## DATA EXTRACT
☆ ☆ ☆

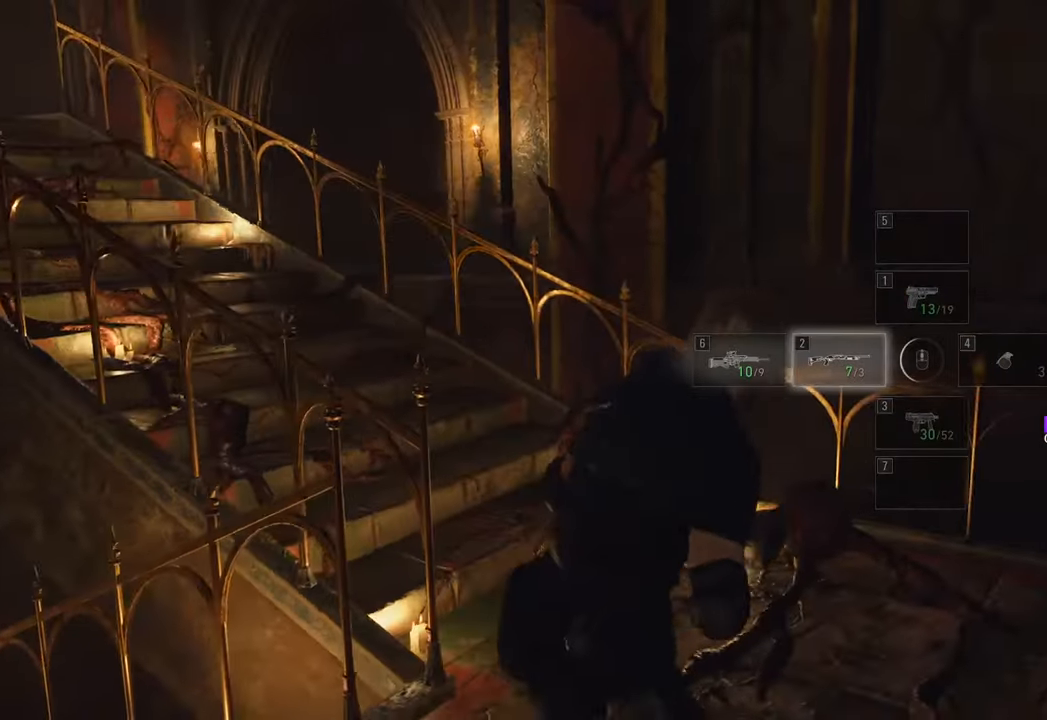
{"keys": ["w"], "mouse": [], "events": [[33, "d", "up"]]}
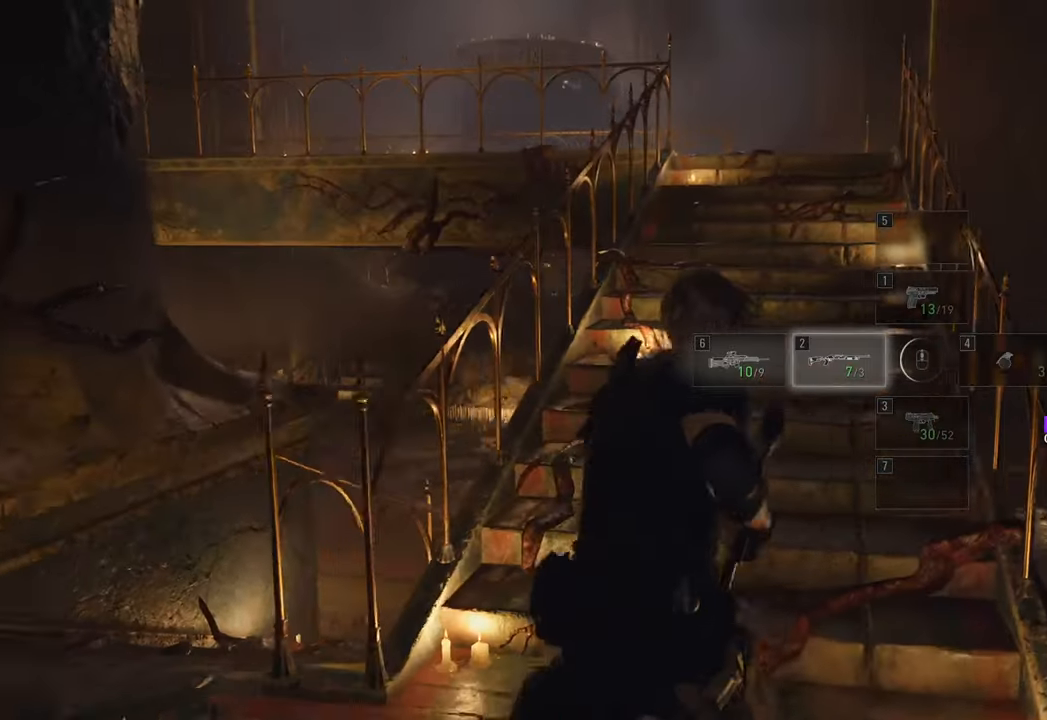
{"keys": ["w"], "mouse": [], "events": []}
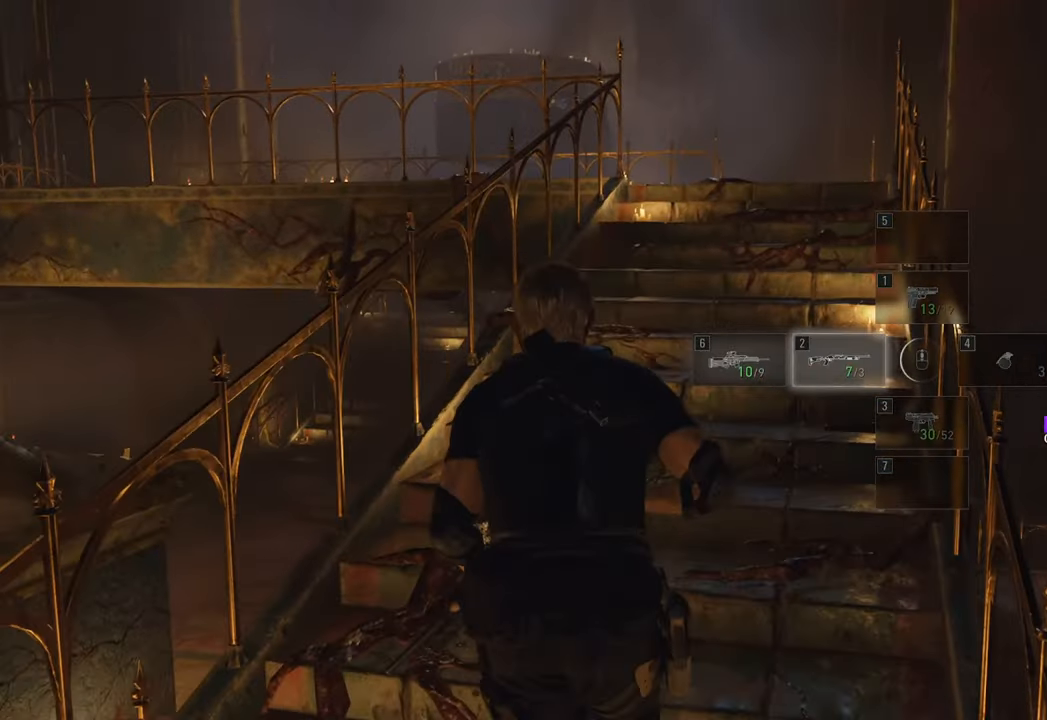
{"keys": ["w"], "mouse": [], "events": [[216, "d", "down"], [316, "d", "up"]]}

☆ ☆ ☆

## TASK PROMPT
Once the pictures are removed, copy the listing exactly.

## YOUR SOLUTION
{"keys": ["w"], "mouse": [], "events": [[33, "d", "up"]]}
{"keys": ["w"], "mouse": [], "events": []}
{"keys": ["w"], "mouse": [], "events": [[216, "d", "down"], [316, "d", "up"]]}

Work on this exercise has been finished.